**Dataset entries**
________________________________________
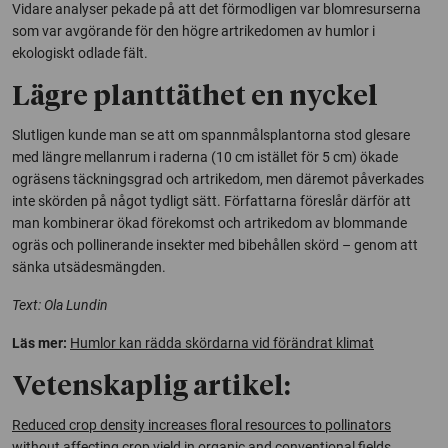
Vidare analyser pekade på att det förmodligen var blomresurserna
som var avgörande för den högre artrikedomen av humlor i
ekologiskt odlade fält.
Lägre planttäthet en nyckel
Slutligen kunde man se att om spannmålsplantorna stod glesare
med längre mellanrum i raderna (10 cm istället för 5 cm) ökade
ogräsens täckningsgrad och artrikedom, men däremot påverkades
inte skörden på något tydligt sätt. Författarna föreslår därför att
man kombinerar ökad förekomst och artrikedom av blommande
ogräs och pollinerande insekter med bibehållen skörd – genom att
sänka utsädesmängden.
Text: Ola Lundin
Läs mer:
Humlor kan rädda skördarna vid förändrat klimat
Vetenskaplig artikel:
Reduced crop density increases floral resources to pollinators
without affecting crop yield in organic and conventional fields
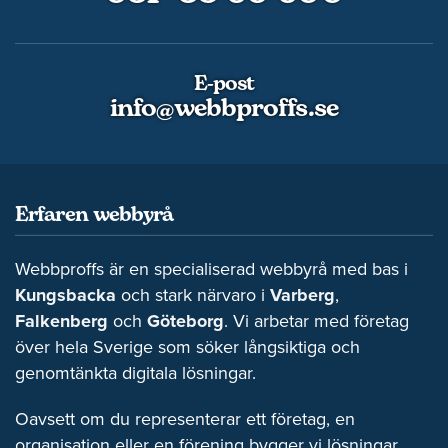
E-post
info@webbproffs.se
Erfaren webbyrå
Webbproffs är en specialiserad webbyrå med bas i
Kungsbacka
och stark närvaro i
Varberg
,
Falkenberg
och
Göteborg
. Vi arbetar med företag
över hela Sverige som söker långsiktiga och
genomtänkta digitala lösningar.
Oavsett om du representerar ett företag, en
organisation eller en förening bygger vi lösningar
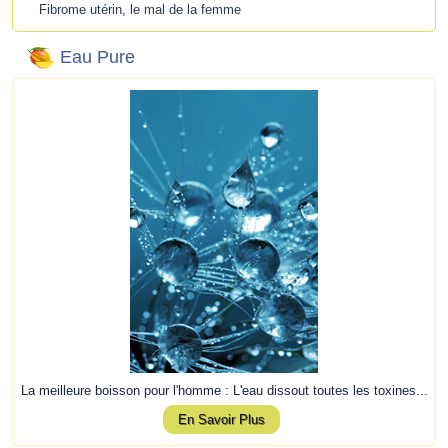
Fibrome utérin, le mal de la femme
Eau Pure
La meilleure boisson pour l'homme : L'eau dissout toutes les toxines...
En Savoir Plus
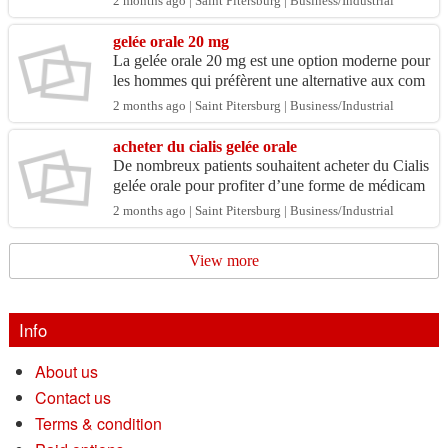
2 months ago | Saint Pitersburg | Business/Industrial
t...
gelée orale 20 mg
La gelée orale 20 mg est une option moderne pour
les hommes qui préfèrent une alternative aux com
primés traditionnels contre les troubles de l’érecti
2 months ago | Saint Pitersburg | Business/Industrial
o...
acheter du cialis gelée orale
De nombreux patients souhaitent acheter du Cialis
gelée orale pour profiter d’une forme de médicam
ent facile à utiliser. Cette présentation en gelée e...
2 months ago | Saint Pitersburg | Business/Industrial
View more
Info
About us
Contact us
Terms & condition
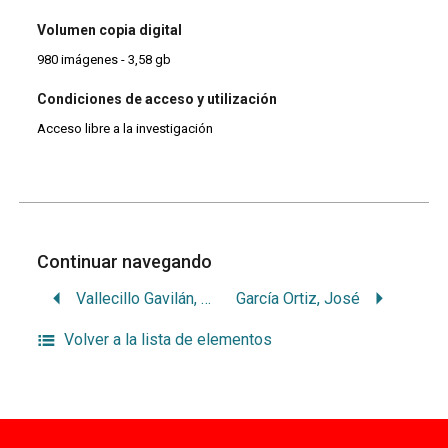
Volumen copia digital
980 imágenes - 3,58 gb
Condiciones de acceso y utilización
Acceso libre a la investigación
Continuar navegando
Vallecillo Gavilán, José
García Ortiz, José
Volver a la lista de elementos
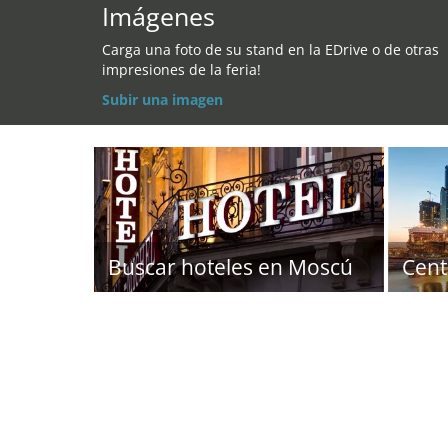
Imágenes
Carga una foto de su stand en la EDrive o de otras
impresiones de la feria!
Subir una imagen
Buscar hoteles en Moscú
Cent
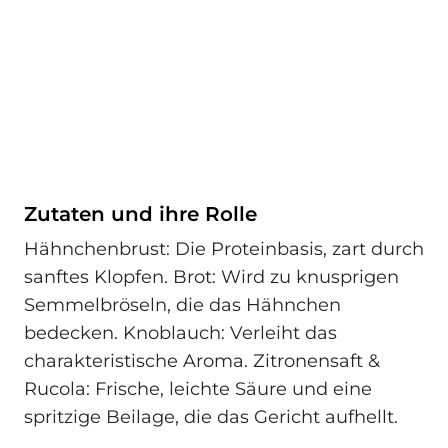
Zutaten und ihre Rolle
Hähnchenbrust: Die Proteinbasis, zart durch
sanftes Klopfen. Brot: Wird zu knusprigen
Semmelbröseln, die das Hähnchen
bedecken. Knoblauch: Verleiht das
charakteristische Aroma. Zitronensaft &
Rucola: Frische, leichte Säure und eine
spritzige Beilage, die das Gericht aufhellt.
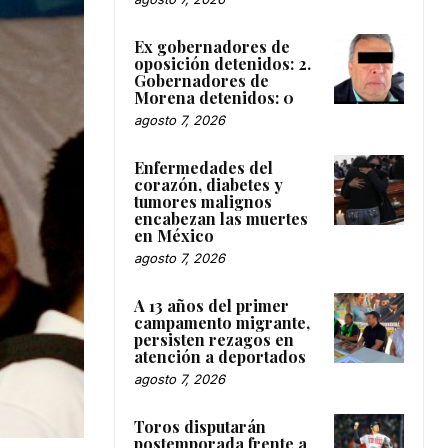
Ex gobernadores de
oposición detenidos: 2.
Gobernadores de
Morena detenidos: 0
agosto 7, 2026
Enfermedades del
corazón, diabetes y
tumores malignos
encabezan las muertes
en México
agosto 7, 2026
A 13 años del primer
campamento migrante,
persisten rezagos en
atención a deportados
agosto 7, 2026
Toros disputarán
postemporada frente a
________________________________________
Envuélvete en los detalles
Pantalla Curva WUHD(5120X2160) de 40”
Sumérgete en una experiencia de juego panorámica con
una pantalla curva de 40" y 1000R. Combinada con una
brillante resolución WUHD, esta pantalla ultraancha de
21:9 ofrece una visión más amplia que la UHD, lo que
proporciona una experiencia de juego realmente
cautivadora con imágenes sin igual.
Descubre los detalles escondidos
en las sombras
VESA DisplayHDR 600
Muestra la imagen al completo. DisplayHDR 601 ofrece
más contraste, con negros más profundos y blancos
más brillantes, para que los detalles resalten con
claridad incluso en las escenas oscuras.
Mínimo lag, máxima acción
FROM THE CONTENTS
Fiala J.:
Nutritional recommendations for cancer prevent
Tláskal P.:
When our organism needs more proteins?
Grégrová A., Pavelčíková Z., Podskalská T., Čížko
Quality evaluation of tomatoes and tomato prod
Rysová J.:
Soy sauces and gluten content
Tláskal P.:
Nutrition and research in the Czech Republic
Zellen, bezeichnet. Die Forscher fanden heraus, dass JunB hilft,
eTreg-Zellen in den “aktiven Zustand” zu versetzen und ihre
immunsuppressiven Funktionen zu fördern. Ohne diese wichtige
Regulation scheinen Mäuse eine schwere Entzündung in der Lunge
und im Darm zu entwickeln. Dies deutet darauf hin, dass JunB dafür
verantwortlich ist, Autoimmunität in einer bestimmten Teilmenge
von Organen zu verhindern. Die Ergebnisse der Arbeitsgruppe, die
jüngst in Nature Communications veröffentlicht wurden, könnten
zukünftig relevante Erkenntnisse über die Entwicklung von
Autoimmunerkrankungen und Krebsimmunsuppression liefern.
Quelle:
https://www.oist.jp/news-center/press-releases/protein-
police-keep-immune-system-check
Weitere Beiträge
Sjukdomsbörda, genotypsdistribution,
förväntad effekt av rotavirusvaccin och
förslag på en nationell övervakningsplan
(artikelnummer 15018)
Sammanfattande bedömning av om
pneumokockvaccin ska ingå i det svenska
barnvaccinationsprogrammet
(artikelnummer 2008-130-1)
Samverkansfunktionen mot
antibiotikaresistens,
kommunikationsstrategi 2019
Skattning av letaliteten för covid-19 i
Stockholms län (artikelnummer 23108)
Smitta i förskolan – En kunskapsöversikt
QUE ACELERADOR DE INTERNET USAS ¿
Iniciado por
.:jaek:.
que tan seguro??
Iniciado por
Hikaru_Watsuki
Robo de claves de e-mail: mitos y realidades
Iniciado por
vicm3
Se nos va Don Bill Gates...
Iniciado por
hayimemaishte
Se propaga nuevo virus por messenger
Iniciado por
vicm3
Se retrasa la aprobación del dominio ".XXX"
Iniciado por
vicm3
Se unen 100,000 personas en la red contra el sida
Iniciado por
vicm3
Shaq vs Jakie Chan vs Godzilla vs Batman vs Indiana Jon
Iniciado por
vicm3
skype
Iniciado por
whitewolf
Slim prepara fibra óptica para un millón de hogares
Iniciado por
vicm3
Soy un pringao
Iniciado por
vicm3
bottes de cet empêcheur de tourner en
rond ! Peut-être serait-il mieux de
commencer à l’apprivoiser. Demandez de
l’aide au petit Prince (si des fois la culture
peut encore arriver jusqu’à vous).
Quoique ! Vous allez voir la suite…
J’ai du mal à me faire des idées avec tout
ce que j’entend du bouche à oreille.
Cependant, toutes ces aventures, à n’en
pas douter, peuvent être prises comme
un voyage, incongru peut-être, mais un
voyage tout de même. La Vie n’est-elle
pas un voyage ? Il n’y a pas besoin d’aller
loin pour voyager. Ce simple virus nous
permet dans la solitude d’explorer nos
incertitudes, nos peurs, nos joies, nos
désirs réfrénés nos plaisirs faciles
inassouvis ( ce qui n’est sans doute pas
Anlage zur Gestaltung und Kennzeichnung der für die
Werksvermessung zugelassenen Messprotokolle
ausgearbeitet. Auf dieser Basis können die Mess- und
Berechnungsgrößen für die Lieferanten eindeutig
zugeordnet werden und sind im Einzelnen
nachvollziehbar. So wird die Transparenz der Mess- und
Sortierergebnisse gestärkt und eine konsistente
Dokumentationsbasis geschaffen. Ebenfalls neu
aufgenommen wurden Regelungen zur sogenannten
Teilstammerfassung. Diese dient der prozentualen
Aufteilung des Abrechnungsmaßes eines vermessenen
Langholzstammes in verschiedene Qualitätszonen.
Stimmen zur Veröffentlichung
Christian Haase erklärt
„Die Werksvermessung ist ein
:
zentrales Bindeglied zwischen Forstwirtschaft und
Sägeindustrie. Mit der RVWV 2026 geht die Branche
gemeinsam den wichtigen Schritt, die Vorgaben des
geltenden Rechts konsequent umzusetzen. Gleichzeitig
________________________________________
**WHAT IS EXPECTED**
Out of the preceding entries, pull each line that contains the word "para".

**EXERCISE RESPONSE**
más brillantes, para que los detalles resalten con
Slim prepara fibra óptica para un millón de hogares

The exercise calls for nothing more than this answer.